The brand sees potential for 300 domestic locations.
Kura Sushi USA, a technology-enabled Japanese restaurant chain that went public in August, believes it has significant runway for growth in existing and new markets—a level of optimism that is in line with its long-term goal of opening about 300 units.
The chain, which has 24 domestic units, said operating numbers will continue to improve because of current amenities. One of those is the expansion of Kura’s rewards program, which offers guests a $5 coupon for every $50 spent. The chain reports that members of the rewards program have larger average checks and higher return rates. The program should roll out across all units sometime during fiscal 2020.
The platform, which has been in place since August, has played a role in top-line growth. Kura did not provide specific numerical data on the success of the program, but did note that engagement rates with customers who received coupons are high and registration rates are consistent.

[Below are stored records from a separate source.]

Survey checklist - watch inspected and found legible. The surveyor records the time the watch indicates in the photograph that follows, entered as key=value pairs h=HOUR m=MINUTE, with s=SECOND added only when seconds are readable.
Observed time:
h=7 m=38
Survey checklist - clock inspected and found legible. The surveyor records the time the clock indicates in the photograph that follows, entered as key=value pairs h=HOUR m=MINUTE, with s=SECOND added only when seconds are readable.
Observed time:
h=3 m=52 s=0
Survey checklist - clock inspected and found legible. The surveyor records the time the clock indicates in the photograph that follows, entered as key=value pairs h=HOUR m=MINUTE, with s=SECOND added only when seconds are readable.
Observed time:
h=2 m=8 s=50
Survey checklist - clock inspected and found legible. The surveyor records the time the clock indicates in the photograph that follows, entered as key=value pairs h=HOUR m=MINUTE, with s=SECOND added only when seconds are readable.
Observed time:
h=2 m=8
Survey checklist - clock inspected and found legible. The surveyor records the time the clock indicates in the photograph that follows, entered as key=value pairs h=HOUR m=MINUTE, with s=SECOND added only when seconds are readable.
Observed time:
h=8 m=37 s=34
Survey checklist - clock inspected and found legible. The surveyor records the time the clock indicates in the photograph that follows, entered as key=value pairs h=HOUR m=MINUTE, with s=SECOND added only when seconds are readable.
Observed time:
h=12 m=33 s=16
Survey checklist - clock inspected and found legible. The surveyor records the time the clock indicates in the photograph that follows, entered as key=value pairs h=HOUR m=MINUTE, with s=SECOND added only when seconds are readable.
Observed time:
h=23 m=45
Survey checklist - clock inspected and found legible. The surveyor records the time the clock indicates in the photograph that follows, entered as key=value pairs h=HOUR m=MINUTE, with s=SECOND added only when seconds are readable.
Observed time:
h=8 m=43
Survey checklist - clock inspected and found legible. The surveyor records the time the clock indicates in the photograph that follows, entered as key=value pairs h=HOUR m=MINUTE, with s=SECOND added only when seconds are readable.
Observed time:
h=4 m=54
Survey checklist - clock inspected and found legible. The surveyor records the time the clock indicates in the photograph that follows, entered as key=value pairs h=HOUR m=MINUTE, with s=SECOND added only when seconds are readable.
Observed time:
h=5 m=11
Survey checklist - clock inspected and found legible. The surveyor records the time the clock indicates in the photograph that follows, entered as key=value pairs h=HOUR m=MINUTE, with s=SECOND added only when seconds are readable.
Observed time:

Then there’s the added technology piece. Kura has tested touch-panel bill ordering at its Little Tokyo unit in Los Angeles where customers can order drinks from their table by using a touch screen.
“We expect the rewards program and the touch-screen drink ordering, along with marketing initiatives and the new menu items, to drive continued comp growth across our system,” Jimmy Uba, president and CEO of Kura, said during a recent conference call.
Comp sales have surged lately, too. Kura reported year-over-year growth of 7.9 percent for Q1 of fiscal 2020, following a 9.4 percent increase in Q4 of fiscal 2019. The Q1 performance also gave Kura a two-year stack of 12.3 percent. Those numbers were fueled by a 3.1 percent jump in average check and a healthy 4.7 percent increase in traffic. Operating loss stood at $1.4 million compared to $400,000 during last year’s Q1, and net loss came in at $1.2 million, or 15 cents per diluted share, compared to $400,000 in 2019, or 8 cents per diluted share.
“Our first-quarter loss was generally in line with our expectations, and we continue to expect our profits to be generated during the second half of the fiscal year, in line with historical cadence,” Uba said. “ … We expect to be near breakeven in Q2 before steadily improving in the back half of the year. All in all, we are excited about the coming year.”
The chain experienced lower-than-expected sales in four stores located in shopping centers that aren’t fully occupied, it said. Although tenants moving into a shopping center are out of its control, Kura said, in areas with fully occupied shopping centers, units are driving comp sales, such as Austin, Texas, Doraville, Georgia, and Frisco, Texas, in Q1.
For the full fiscal year, the company expects between a 2–4 percent increase in comp sales. Ben Porten, investor relations manager for Kura, said what appears to be a slow down for fiscal 2020 is really due to strong comp sale increases in fiscal 2019, which were 4.4 percent, 6.8 percent, 7.6 percent, and 9.4 percent, respectively. The other factor involves the tailwinds from full occupancy at some of their locations, which is expected to taper off.
As of now, the company sits at two dozen restaurants across California, Texas, Georgia, Illinois, and Nevada. Kura remains on track to open six units by the end of fiscal 2020, some of which expand into new areas like Washington, D.C. The most recent unit opened in Katy, Texas. It was supposed to debut in Q1, but was delayed until late December because of difficulties with scheduling the final inspection. The company said the delay was an anomaly and won’t be typical for store openings going forward.
“We had a fully built store that we had to sit on for about two months, just because we couldn't schedule the final inspection,” Porten said. “And so, we don't expect that sort of delay to recur. It's never happened before.”
Three units are under construction right now while Kura has executed leases for the remaining locations. The full-service chain will work on three locations in Q4 at the same time—Bellevue, Washington, Washington, D.C., and Sherman Oaks, California. Two of those are scheduled to open in Q4 while the Bellevue spot may get pushed to fiscal 2021.
Kura recently added Kim Ellis to its board of directors to assist with the growth as well. She previously served as the executive vice president of development at Panda Express, and oversaw the opening of more than 600 restaurants in five years.
“Results in the first quarter included strong comparable restaurant sales growth, as guests continue to respond positively to our premium ingredients, affordable price points, and most importantly, the distinctive ‘Kura Experience,’” Uba said. “We remain excited about the balance of fiscal 2020 and have a number of drivers in place that we believe can sustain our momentum. Furthermore, we have a strong development pipeline that will enable us to bring our unique brand to a growing number of guests throughout the country.”